Each call to :ref:`lava_send`, :ref:`lava_sync`, :ref:`lava_wait` or
:ref:`lava_wait_all` will generate a :term:`test case` with a ``multinode-``
prefix in the current :term:`test suite` of the results for this test job. If
the synchronization completes within the timeout, the result will be a
``pass``. If the attempt to synchronize times out, the result will be a
``fail``.

For example:

.. code-block:: yaml

   - lava-wait server
   - lava-send client

Would generate test case results like ``multinode-wait-server`` and
``multinode-send-client``.

.. seealso:: :ref:`test_definition_portability`

.. index:: MultiNode - timeouts

LAVA MultiNode timeout behavior
********************************

The submitted YAML includes a timeout value - in single node LAVA, this is
applied to each individual action executed on the device under test (not for
the entire job as a whole). i.e. the default timeout can be smaller than any
one individual timeout used in the YAML or internally within LAVA.

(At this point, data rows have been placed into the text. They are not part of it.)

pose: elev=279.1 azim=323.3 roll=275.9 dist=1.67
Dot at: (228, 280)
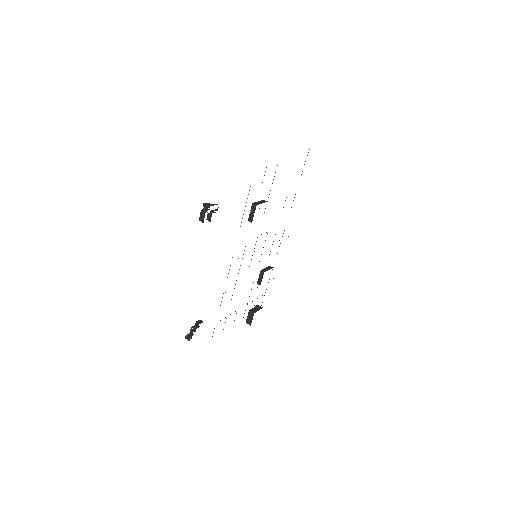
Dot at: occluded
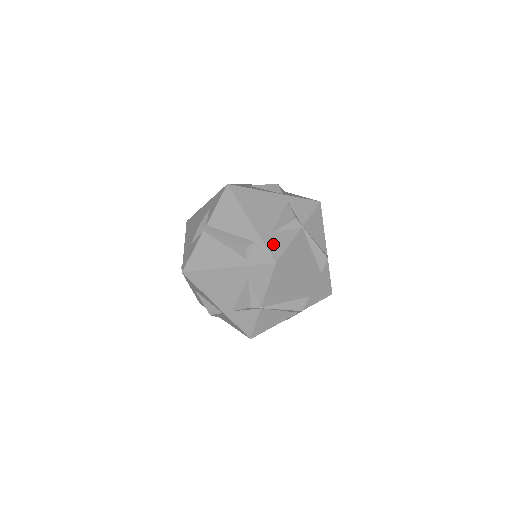
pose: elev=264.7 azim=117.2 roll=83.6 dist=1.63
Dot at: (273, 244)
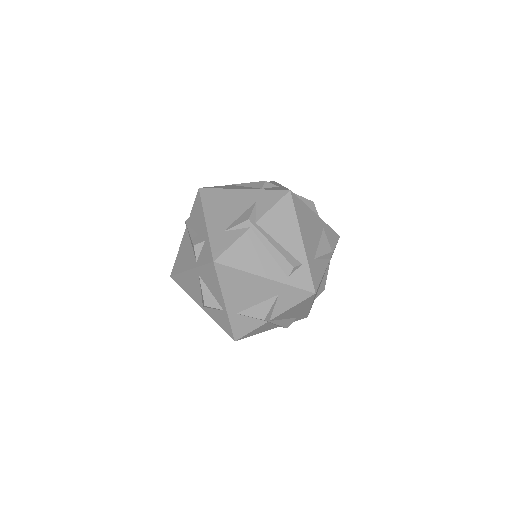
Dot at: (315, 272)
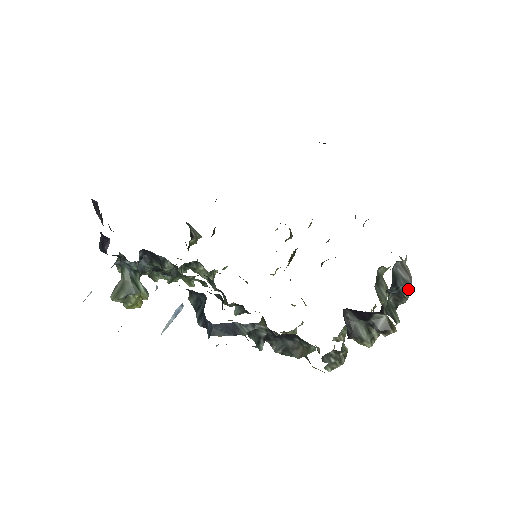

In MultiNode LAVA, this timeout is also applied to individual polling
operations, so an individual lava-sync or a lava-wait will fail on any node
which waits longer than the default timeout. The node will receive a failure
response.

.. seealso:: :ref:`multinode_essential_roles` - if your test job involves a
   long running server and clients, marking the server as essential allows the
   client test jobs to fail early instead of waiting for a long timeout.

.. _multinode_timeouts:

Recommendations on timeouts for MultiNode
=========================================

.. seealso:: :ref:`timeouts`

MultiNode operations have implications for the timeout values used in YAML
submissions. If one of the synchronization primitives times out, the sync will
fail and the job itself will then time out. One reason for a MultiNode job to
timeout is if one or more boards in the group failed to boot the test image
correctly. In this situation, all the other boards will continue until the
first synchronization call is made in the test definition for that board.

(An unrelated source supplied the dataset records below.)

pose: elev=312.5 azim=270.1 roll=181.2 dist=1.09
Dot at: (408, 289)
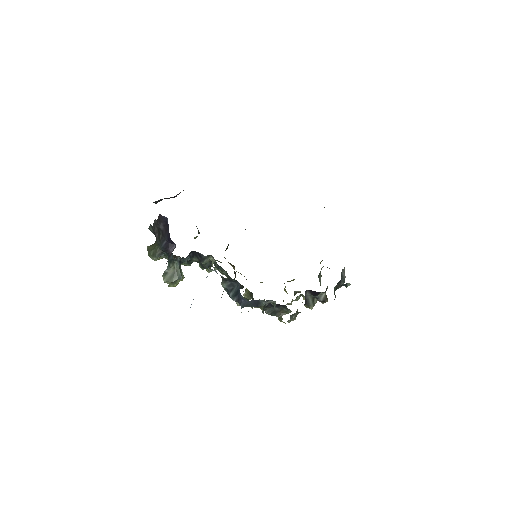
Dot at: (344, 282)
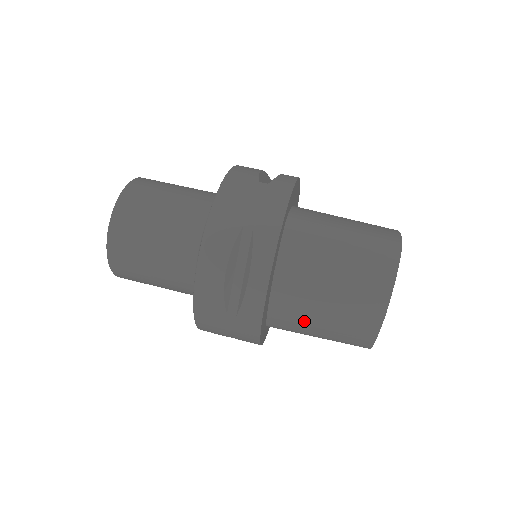
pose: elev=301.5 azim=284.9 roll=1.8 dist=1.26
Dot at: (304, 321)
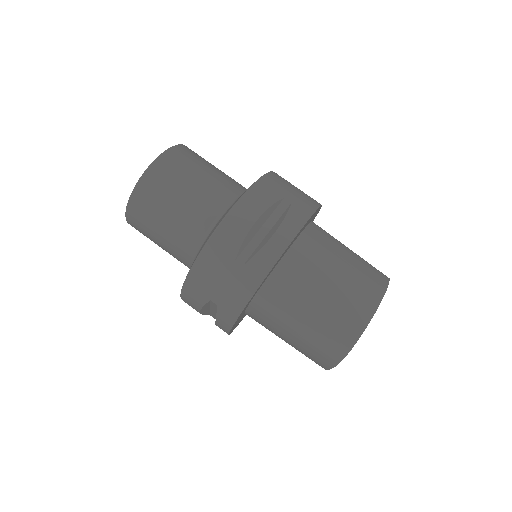
Dot at: occluded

The time limit applied to a synchronization primitive starts when the board
makes the first request to the Coordinator for that sync. Slower boards may
well only get to that point in the test definition after faster devices
(especially KVM devices) have started their part of the sync and timed out
themselves.

Always review the protocol timeout and job timeouts in the YAML submission.
Excessive timeouts would prevent other jobs from using boards where the waiting
jobs have already failed due to a problem elsewhere in the group. If timeouts
are too short, jobs will fail unnecessarily.

.. comment FIXME: this needs to be updated with the Essential role
   support once that is implemented.

Running a server on the device-under-test
*****************************************

If this server process runs as a daemon, the test definition will need to
define something for the device under test to actually do or it will simply get
to the end of the tests and reboot. For example, if the number of operations is
known, would be to batch up commands to the daemon, each batch being a test
case. If the server program can run without being daemonised, it would need to
be possible to close it down at the end of the test (normally this is the role
of the sysadmin in charge of the server box itself).

Making use of third party servers
=================================

A common part of a MultiNode setup is to download components from third party
servers but once the test starts, latency and connectivity issues could
interfere with the tests.

Using wrapper scripts
=====================

Wrapper scripts make it easier to test your definitions before submitting to
LAVA. The wrapper lives in a VCS repository which is specified as one of the
testdef_repos and will be available in the same directory structure as the
original repository. A wrapper script also helps the tests to fail early
instead of trying to do the rest of the tests.